## [REQUIREMENT]
Go through the data below. List every line that holds the word "none".

## [Change detection outputs]
┏━━

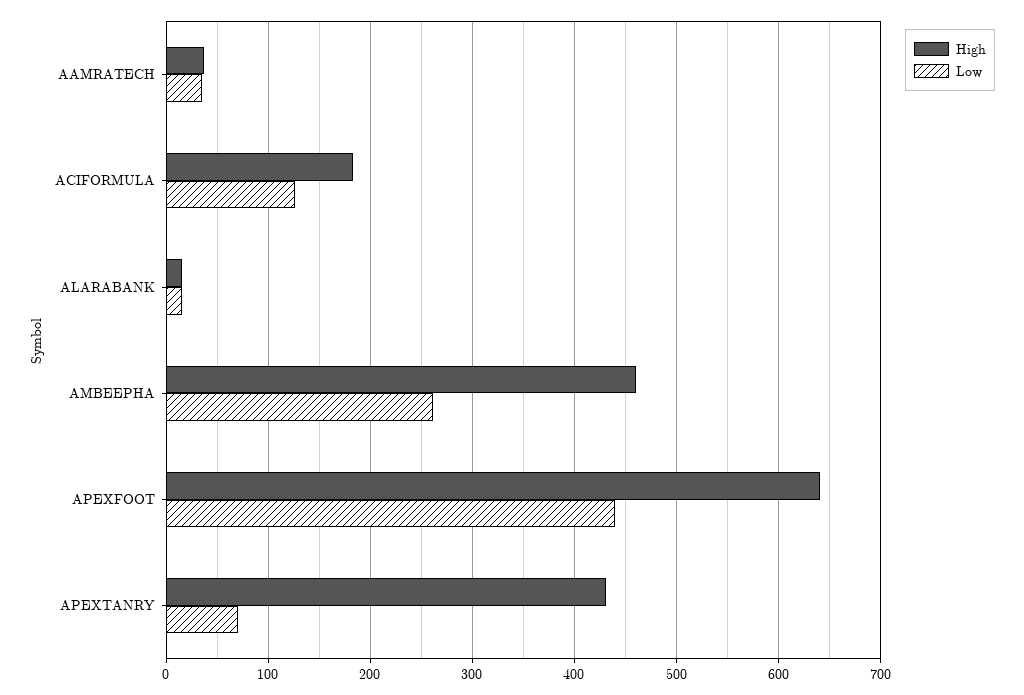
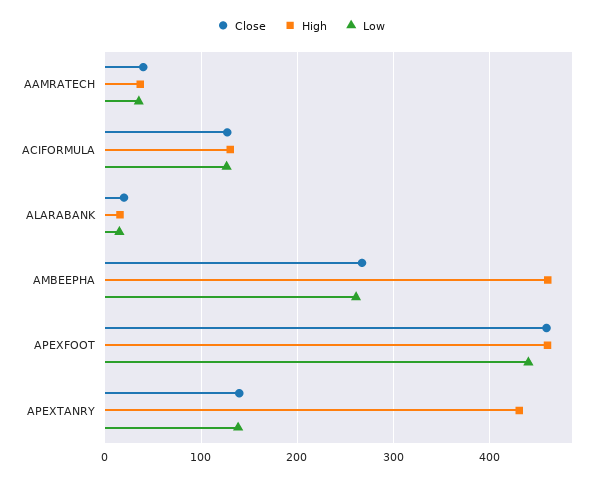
High, ACIFORMULA: 180 -> 130
High, APEXFOOT: 640 -> 460
Low, APEXTANRY: 70 -> 140
Close, AAMRATECH: none -> 40
Close, ACIFORMULA: none -> 130
Close, ALARABANK: none -> 20
Close, AMBEEPHA: none -> 270
Close, APEXFOOT: none -> 460
Close, APEXTANRY: none -> 140

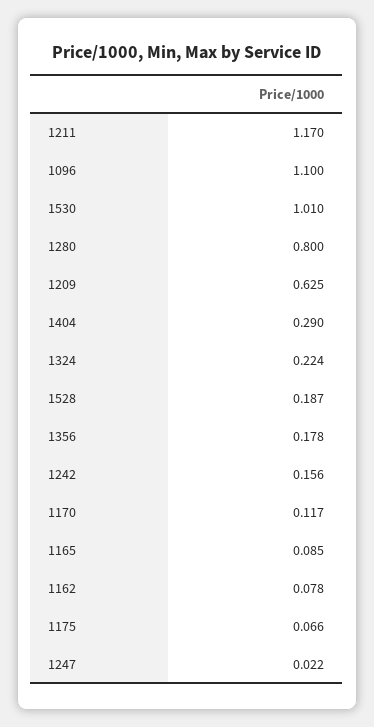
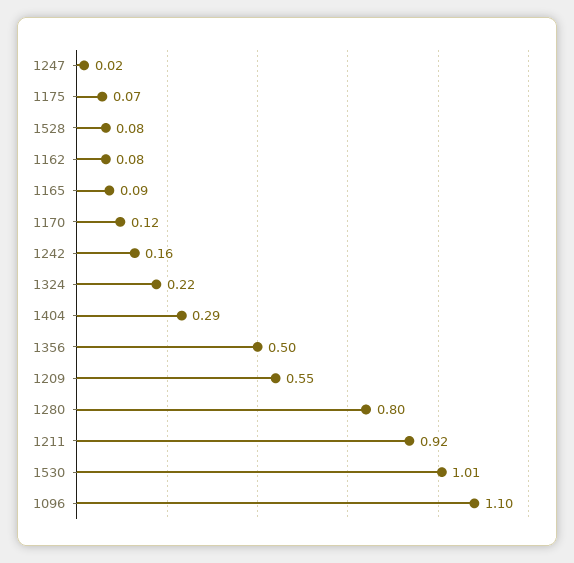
1211: 1.17 -> 0.92
1209: 0.625 -> 0.55
1528: 0.187 -> 0.08
1356: 0.178 -> 0.5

┗━━

## [RESPONSE]
Close, AAMRATECH: none -> 40
Close, ACIFORMULA: none -> 130
Close, ALARABANK: none -> 20
Close, AMBEEPHA: none -> 270
Close, APEXFOOT: none -> 460
Close, APEXTANRY: none -> 140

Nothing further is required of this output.